EXERCISE A: In the review of the Guild Wars 2 episode All or Nothing, who gives the Commander the set of trials in the first chapter?
EXERCISE B: Reproduce the passage of the All or Nothing review from "Right, that's my" to "and what didn't.".

EXTRACT PROVIDED:
Saturday, January 19, 2019

All Or Nothing - Post Mortem And Review: GW2

Following Jeremai's advice in the comments on my earlier post on Guild Wars 2's latest Living World episode, All or Nothing, I'm going to say a few things about what I saw there. If anyone hasn't played through the storyline yet but intends to, I'd look away now...


SPOILER BREAK - SPOILER BREAK - SPOILER BREAK  


Right, that's my civic duty done. Let's get on with it.

All or Nothing is a very odd episode. As I said before, it's not just short, it's exceptionally short, even by ArenaNet's reduced standards. What's more, at least half of that very brief running time is filler. And yet it's one of the strongest episodes of the current season.

All of its strength and impact is focused on the final chapter and even then it's mainly the denoument and the coda that carry the weight. The reaction to what happens has been mixed but there haven't been too many voices denying that the ending packs a punch.

I'm going to recall this from memory, more than a week later, so the details may be sketchy. I think it will be instructive to see what stuck and what didn't.

In the first chapter The Commander (that's me - or you) is tasked by Ogden the Last Living Dwarf with yet another set of "trials" designed to bolster the bizarrely fragile ego of Aurene, the odd little dragon we've been nursing along for what seems like several decades. The goal is to re-inforce the supposed empathic bond between the two of them.

I have several issues with this, the main one being that it feels like the most obvious filler. That's mostly because it is the most obvious filler. It's the GW2 equivalent of one of those quest sequences where an NPC tels you that before she can do the thing you need her to do you have to go get her ten goblin toes, eight swamp roots and a moonbeam.

Just keep humming "Stand by Me" and we'll be fine.

RECORD EXTRACTS:
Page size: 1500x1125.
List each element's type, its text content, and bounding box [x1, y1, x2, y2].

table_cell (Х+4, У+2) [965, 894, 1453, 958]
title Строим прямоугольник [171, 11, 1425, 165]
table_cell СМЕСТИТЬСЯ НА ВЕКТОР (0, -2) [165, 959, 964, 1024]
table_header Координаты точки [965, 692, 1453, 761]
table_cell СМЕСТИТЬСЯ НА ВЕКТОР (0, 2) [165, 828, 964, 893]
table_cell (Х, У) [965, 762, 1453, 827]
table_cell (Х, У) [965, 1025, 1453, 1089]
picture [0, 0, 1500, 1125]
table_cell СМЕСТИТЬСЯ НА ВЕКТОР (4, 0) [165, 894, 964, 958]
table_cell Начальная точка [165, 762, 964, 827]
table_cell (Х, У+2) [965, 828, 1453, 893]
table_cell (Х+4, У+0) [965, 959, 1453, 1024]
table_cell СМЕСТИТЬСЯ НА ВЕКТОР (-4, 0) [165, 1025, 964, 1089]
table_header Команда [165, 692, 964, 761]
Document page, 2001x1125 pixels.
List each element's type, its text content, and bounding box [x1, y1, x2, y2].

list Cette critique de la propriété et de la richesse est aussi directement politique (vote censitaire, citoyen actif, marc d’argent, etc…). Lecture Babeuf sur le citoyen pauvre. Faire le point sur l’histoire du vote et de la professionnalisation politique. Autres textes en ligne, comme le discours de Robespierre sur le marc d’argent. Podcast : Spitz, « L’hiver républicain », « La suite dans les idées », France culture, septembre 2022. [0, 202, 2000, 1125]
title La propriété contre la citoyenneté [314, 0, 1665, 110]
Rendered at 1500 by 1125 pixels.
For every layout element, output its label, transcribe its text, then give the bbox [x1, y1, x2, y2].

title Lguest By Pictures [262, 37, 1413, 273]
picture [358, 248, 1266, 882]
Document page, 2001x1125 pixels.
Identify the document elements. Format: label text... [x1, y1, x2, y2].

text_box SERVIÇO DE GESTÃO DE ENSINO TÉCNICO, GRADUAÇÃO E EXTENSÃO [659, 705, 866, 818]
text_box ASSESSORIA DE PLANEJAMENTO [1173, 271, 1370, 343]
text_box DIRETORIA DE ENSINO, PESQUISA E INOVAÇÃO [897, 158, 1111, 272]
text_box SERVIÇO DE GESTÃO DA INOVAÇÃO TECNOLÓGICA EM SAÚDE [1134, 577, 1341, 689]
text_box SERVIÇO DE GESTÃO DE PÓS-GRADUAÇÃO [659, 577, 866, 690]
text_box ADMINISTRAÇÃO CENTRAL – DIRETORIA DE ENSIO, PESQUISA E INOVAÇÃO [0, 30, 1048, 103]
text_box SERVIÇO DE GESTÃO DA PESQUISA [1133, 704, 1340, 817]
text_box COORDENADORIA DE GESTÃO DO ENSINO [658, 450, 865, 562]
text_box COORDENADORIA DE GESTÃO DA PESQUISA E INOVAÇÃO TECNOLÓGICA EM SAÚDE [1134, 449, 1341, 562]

PROBLEM SOLUTION A: Ogden the Last Living Dwarf

PROBLEM SOLUTION B:
Right, that's my civic duty done. Let's get on with it.

All or Nothing is a very odd episode. As I said before, it's not just short, it's exceptionally short, even by ArenaNet's reduced standards. What's more, at least half of that very brief running time is filler. And yet it's one of the strongest episodes of the current season.

All of its strength and impact is focused on the final chapter and even then it's mainly the denoument and the coda that carry the weight. The reaction to what happens has been mixed but there haven't been too many voices denying that the ending packs a punch.

I'm going to recall this from memory, more than a week later, so the details may be sketchy. I think it will be instructive to see what stuck and what didn't.